I don’t think it’s a big mystery why mid-sized laptops running various versions of Microsoft Windows haven’t taken off. Microsoft Windows was designed for bigger screens and makes all kinds of assumptions about its interaction with the user that depend on that set up. The most groundbreaking aspect of the iPhone isn’t the size or the touch screen or anything but the operating system which does away with tiny icons, the need for a mouse, the file finder and many other stalwarts of desktop computing. And if you think about it, the Blackberry is also a device that succeeds because the designers spent a lot of time thinking about what features best served email-addicted office workers on the go.

Far too many small or “mid-sized” computers break down when you start trying to get work done on a tiny-size Windows desktop with micro-sized icons, the multi-menu sprouting start menu and so on. But there’s little discussion of operating systems or software at all in today’s Markoff piece.

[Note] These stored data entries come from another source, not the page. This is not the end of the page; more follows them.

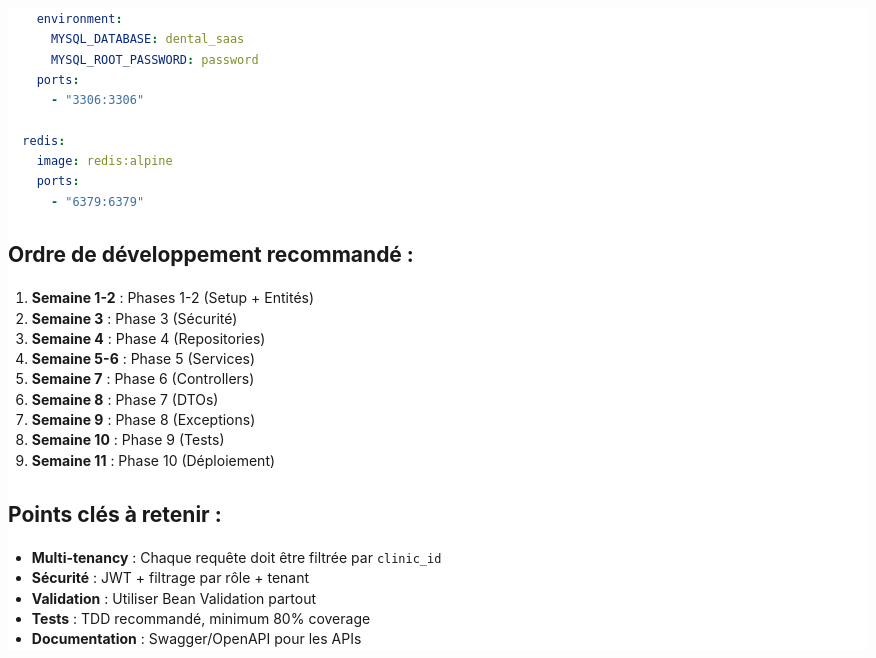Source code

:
```yaml
    environment:
      MYSQL_DATABASE: dental_saas
      MYSQL_ROOT_PASSWORD: password
    ports:
      - "3306:3306"
      
  redis:
    image: redis:alpine
    ports:
      - "6379:6379"
```

## Ordre de développement recommandé :

1. **Semaine 1-2** : Phases 1-2 (Setup + Entités)
2. **Semaine 3** : Phase 3 (Sécurité)
3. **Semaine 4** : Phase 4 (Repositories)
4. **Semaine 5-6** : Phase 5 (Services)
5. **Semaine 7** : Phase 6 (Controllers)
6. **Semaine 8** : Phase 7 (DTOs)
7. **Semaine 9** : Phase 8 (Exceptions)
8. **Semaine 10** : Phase 9 (Tests)
9. **Semaine 11** : Phase 10 (Déploiement)

## Points clés à retenir :

- **Multi-tenancy** : Chaque requête doit être filtrée par `clinic_id`
- **Sécurité** : JWT + filtrage par rôle + tenant
- **Validation** : Utiliser Bean Validation partout
- **Tests** : TDD recommandé, minimum 80% coverage
- **Documentation** : Swagger/OpenAPI pour les APIs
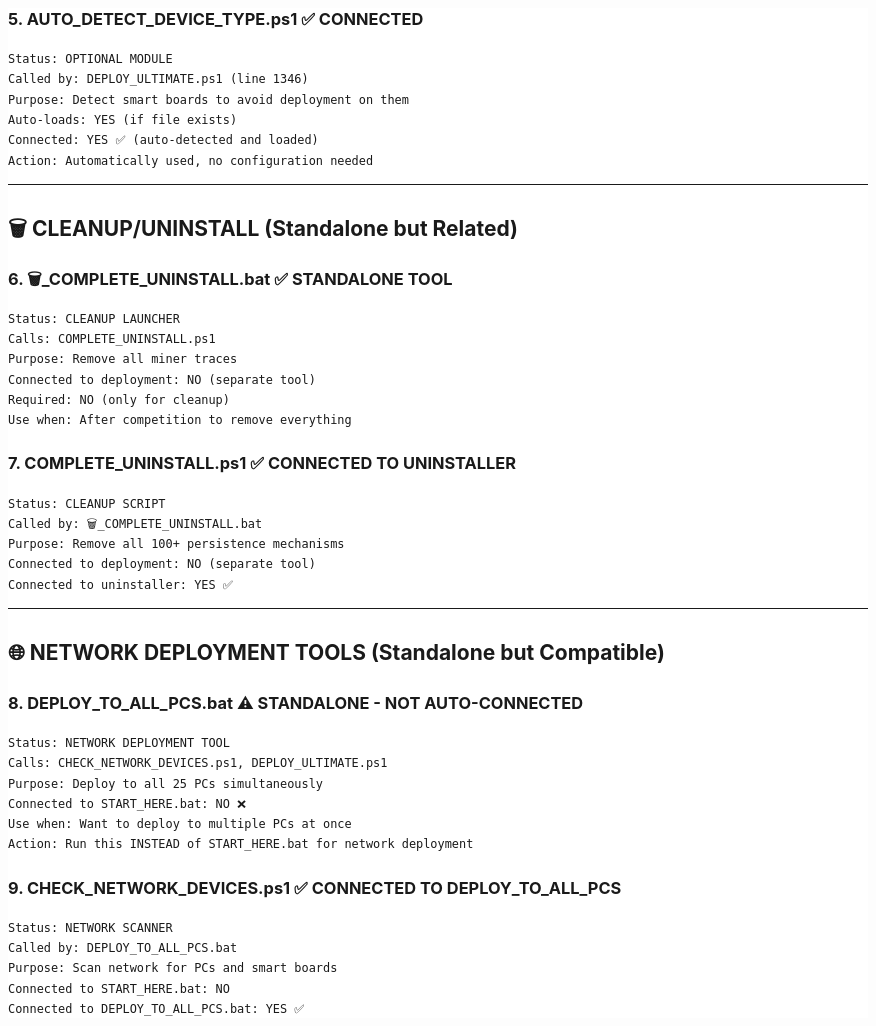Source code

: ### **5. AUTO_DETECT_DEVICE_TYPE.ps1** ✅ **CONNECTED**
```
Status: OPTIONAL MODULE
Called by: DEPLOY_ULTIMATE.ps1 (line 1346)
Purpose: Detect smart boards to avoid deployment on them
Auto-loads: YES (if file exists)
Connected: YES ✅ (auto-detected and loaded)
Action: Automatically used, no configuration needed
```

---

## 🗑️ **CLEANUP/UNINSTALL** (Standalone but Related)

### **6. 🗑️_COMPLETE_UNINSTALL.bat** ✅ **STANDALONE TOOL**
```
Status: CLEANUP LAUNCHER
Calls: COMPLETE_UNINSTALL.ps1
Purpose: Remove all miner traces
Connected to deployment: NO (separate tool)
Required: NO (only for cleanup)
Use when: After competition to remove everything
```

### **7. COMPLETE_UNINSTALL.ps1** ✅ **CONNECTED TO UNINSTALLER**
```
Status: CLEANUP SCRIPT
Called by: 🗑️_COMPLETE_UNINSTALL.bat
Purpose: Remove all 100+ persistence mechanisms
Connected to deployment: NO (separate tool)
Connected to uninstaller: YES ✅
```

---

## 🌐 **NETWORK DEPLOYMENT TOOLS** (Standalone but Compatible)

### **8. DEPLOY_TO_ALL_PCS.bat** ⚠️ **STANDALONE - NOT AUTO-CONNECTED**
```
Status: NETWORK DEPLOYMENT TOOL
Calls: CHECK_NETWORK_DEVICES.ps1, DEPLOY_ULTIMATE.ps1
Purpose: Deploy to all 25 PCs simultaneously
Connected to START_HERE.bat: NO ❌
Use when: Want to deploy to multiple PCs at once
Action: Run this INSTEAD of START_HERE.bat for network deployment
```

### **9. CHECK_NETWORK_DEVICES.ps1** ✅ **CONNECTED TO DEPLOY_TO_ALL_PCS**
```
Status: NETWORK SCANNER
Called by: DEPLOY_TO_ALL_PCS.bat
Purpose: Scan network for PCs and smart boards
Connected to START_HERE.bat: NO
Connected to DEPLOY_TO_ALL_PCS.bat: YES ✅
```
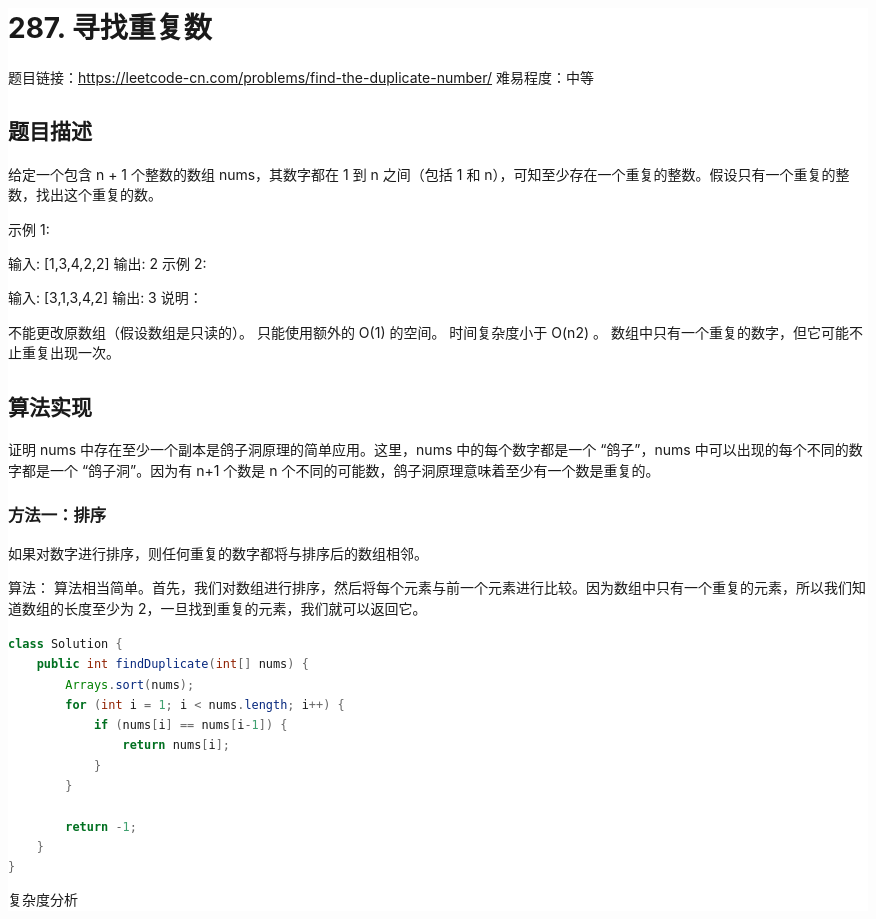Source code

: # 287. 寻找重复数

题目链接：https://leetcode-cn.com/problems/find-the-duplicate-number/
难易程度：中等

## 题目描述

给定一个包含 n + 1 个整数的数组 nums，其数字都在 1 到 n 之间（包括 1 和 n），可知至少存在一个重复的整数。假设只有一个重复的整数，找出这个重复的数。

示例 1:

输入: [1,3,4,2,2]
输出: 2
示例 2:

输入: [3,1,3,4,2]
输出: 3
说明：

不能更改原数组（假设数组是只读的）。
只能使用额外的 O(1) 的空间。
时间复杂度小于 O(n2) 。
数组中只有一个重复的数字，但它可能不止重复出现一次。


## 算法实现



证明 nums 中存在至少一个副本是鸽子洞原理的简单应用。这里，nums 中的每个数字都是一个 “鸽子”，nums 中可以出现的每个不同的数字都是一个 “鸽子洞”。因为有 n+1 个数是 n 个不同的可能数，鸽子洞原理意味着至少有一个数是重复的。

### 方法一：排序
如果对数字进行排序，则任何重复的数字都将与排序后的数组相邻。

算法：
算法相当简单。首先，我们对数组进行排序，然后将每个元素与前一个元素进行比较。因为数组中只有一个重复的元素，所以我们知道数组的长度至少为 2，一旦找到重复的元素，我们就可以返回它。

```Java
class Solution {
    public int findDuplicate(int[] nums) {
        Arrays.sort(nums);
        for (int i = 1; i < nums.length; i++) {
            if (nums[i] == nums[i-1]) {
                return nums[i];
            }
        }

        return -1;
    }
}
```
复杂度分析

Further evidence of Markoff’s irrelevance? As I sit writing this post at almost 3 p.m. on Sunday, the piece isn’t listed on Techmeme and a Google blog search turns up only five links, three of which are spam farms and the other two are just link lists with little discussion.

And the writing is weird and obtuse. Markoff proposes dubbing the mid-sized portable category the “iMoleskin.” What the heck? Sounds like a new form of skin cancer. And Markoff doesn’t even stick with it, suddenly switching back to Alan Kay’s smoother “dynabook” tag later in the piece. In two different places, we get Markoff explaining why he thought mid-sized computers would succeed. Isn’t one time more than enough? And we also get a passive-voiced, backwards criticism of the Kindle. I won’t repeat that debate here, but check out prior coverage on this blog. Time for a change at the Times!